* **Tasks to complete**:
• 1. Answer the following from the discussion of browser address bars, one answer per line:
(a) What comment is thought to explain why the post is trending?
(b) According to the discussion, how do most browsers treat a single word typed into the bar?
(c) What character, placed at the end, consistently gets you to the address in Chromium-based browsers?
• 2. Translate this sentence from the discussion of browser address bars into French: "DNS lookup and web browser domain lookup are not quite the same."

* **Selected extract**:
- - - - -

Or maybe in your terms it's 256^(0..3) where you can think of it like each dotted component is a symbol (like 0-9 in base 10) where each component is a position digit. Where the right-most element is the "256^0" ("ones") digit, and the left most element is the "256^3" ("16,777,216s") digit.
I think this post is trending because of a comment on the announcement about the new Pope, where someone pointed out the redundancy in the vatican.va domain.
Most browsers treat one word not as a domain but as a search key. This was an issue when companies started getting their own TLDs. Could you just type "amazon" or "microsoft", which are TLDs, and go there without being diverted to a search engine? The answer is no. Even if you put a dot after the domain name.
DNS lookup and web browser domain lookup are not quite the same. This is the price of a unified input bar.
I never saw what was wrong with having a URL and a search box in the same bar. It was fine, and I knew that whatever I typed into the URL bar would be treated as a URL.
Fast forward a few years, and URLs I type into the bar are not treated as URLs (internal HTTP URLs get rewritten to HTTPS when a server is restarting).
Putting a slash '/' at the end consistently gets you there, at least in Chromium-based browsers. We use this a lot at work (via DNS search suffixes, not private TLDs).

- - - - -

* **Given information**:
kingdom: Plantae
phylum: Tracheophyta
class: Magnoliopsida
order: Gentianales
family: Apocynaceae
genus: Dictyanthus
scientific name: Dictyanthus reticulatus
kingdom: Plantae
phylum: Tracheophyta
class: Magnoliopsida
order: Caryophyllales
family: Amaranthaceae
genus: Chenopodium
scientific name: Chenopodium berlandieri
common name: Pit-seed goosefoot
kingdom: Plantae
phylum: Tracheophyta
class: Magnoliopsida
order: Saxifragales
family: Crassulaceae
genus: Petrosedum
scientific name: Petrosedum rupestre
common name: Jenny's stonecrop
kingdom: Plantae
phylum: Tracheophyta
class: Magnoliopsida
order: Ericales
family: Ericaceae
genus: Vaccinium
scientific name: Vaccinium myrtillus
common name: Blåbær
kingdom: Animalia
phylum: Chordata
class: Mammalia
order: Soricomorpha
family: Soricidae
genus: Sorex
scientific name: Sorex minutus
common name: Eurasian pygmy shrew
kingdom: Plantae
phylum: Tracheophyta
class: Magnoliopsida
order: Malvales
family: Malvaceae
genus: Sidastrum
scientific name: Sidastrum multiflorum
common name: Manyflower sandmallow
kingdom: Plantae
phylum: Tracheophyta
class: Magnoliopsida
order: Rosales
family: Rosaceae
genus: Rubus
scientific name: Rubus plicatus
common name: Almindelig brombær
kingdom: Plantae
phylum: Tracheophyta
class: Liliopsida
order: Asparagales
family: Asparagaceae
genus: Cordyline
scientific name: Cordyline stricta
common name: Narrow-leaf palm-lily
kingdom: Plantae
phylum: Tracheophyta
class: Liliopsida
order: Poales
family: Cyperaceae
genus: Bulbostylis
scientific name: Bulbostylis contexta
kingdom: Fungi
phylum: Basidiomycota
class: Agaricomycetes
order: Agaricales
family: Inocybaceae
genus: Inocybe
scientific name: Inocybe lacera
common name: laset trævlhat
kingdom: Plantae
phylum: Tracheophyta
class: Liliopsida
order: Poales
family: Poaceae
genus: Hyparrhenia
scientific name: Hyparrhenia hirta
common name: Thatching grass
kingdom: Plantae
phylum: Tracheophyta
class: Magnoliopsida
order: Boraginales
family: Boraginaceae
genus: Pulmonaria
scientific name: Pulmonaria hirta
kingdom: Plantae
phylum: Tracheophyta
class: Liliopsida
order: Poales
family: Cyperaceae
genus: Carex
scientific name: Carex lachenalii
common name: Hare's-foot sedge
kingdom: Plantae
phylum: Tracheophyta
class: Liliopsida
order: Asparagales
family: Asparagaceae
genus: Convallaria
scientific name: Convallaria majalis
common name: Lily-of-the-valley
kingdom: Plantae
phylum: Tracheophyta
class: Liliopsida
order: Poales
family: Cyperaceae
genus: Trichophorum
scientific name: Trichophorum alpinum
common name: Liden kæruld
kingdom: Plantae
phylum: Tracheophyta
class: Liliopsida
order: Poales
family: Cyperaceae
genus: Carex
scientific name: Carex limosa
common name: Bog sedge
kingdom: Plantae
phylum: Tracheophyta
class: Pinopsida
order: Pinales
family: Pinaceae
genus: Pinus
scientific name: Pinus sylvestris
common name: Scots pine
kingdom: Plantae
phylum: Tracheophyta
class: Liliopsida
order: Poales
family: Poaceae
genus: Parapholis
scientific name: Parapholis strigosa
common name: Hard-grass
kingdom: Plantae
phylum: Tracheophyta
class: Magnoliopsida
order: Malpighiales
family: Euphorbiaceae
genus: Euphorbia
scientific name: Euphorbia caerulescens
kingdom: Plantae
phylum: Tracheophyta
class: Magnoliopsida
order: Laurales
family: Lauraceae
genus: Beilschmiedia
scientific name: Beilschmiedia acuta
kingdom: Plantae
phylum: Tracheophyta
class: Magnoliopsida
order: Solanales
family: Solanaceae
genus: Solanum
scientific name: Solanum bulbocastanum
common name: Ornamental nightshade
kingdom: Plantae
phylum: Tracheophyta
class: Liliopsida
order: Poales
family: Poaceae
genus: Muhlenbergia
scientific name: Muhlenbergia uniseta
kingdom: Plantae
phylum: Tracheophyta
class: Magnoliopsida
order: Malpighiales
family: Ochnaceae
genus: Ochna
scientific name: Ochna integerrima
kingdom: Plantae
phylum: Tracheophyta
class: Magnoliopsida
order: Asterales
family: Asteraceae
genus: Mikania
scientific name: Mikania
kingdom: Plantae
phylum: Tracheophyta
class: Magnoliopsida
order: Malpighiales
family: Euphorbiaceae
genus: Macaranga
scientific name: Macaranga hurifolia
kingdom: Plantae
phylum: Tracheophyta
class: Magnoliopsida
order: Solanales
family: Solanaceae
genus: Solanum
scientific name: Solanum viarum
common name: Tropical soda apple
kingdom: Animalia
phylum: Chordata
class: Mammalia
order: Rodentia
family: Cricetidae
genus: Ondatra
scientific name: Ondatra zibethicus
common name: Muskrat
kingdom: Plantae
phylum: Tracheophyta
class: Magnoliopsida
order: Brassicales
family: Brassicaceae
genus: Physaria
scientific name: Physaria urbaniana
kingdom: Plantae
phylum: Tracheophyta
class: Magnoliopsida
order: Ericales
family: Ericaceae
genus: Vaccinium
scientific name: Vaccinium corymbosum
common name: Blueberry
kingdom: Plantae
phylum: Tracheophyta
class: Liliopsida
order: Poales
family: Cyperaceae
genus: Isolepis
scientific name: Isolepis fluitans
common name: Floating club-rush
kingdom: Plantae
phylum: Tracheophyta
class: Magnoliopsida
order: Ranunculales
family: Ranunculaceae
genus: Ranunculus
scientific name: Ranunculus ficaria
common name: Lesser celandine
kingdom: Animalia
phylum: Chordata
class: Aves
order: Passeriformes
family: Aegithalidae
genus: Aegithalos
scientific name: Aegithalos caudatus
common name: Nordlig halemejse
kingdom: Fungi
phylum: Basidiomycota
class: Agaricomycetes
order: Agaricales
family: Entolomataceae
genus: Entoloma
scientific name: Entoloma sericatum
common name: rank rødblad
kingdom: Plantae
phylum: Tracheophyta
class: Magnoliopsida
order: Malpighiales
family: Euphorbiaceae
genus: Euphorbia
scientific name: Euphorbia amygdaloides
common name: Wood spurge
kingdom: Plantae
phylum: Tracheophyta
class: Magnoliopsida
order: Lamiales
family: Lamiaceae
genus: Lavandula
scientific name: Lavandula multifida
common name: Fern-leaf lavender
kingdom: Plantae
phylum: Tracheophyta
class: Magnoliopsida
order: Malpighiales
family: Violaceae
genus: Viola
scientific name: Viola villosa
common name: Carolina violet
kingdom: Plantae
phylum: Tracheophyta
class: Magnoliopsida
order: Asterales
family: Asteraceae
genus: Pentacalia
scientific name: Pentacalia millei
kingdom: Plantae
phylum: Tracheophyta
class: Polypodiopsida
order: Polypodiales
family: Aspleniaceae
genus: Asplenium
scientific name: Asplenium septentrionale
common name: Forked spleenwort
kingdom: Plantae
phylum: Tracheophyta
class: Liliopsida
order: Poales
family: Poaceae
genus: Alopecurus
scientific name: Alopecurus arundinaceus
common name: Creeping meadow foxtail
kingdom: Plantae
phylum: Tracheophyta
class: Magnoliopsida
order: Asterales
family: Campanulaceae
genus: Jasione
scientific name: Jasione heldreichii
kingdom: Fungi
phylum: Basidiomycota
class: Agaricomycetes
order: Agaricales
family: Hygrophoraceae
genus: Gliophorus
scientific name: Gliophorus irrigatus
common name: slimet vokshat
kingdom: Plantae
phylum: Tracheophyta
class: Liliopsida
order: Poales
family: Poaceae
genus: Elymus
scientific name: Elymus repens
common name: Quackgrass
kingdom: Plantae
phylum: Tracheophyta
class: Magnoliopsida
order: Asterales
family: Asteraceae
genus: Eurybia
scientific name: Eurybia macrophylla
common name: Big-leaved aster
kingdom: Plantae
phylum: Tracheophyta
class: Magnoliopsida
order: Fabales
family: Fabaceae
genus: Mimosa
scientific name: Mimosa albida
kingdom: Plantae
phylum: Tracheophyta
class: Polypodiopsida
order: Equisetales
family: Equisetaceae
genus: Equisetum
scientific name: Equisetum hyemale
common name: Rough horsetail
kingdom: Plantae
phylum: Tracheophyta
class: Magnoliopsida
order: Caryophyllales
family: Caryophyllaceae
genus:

- - - - -

* **Results in order**:
• 1.
(a) A comment on the announcement about the new Pope pointing out the redundancy in the vatican.va domain.
(b) As a search key rather than as a domain.
(c) A slash ('/').

• 2. La recherche DNS et la recherche de domaine dans un navigateur web ne sont pas tout à fait identiques.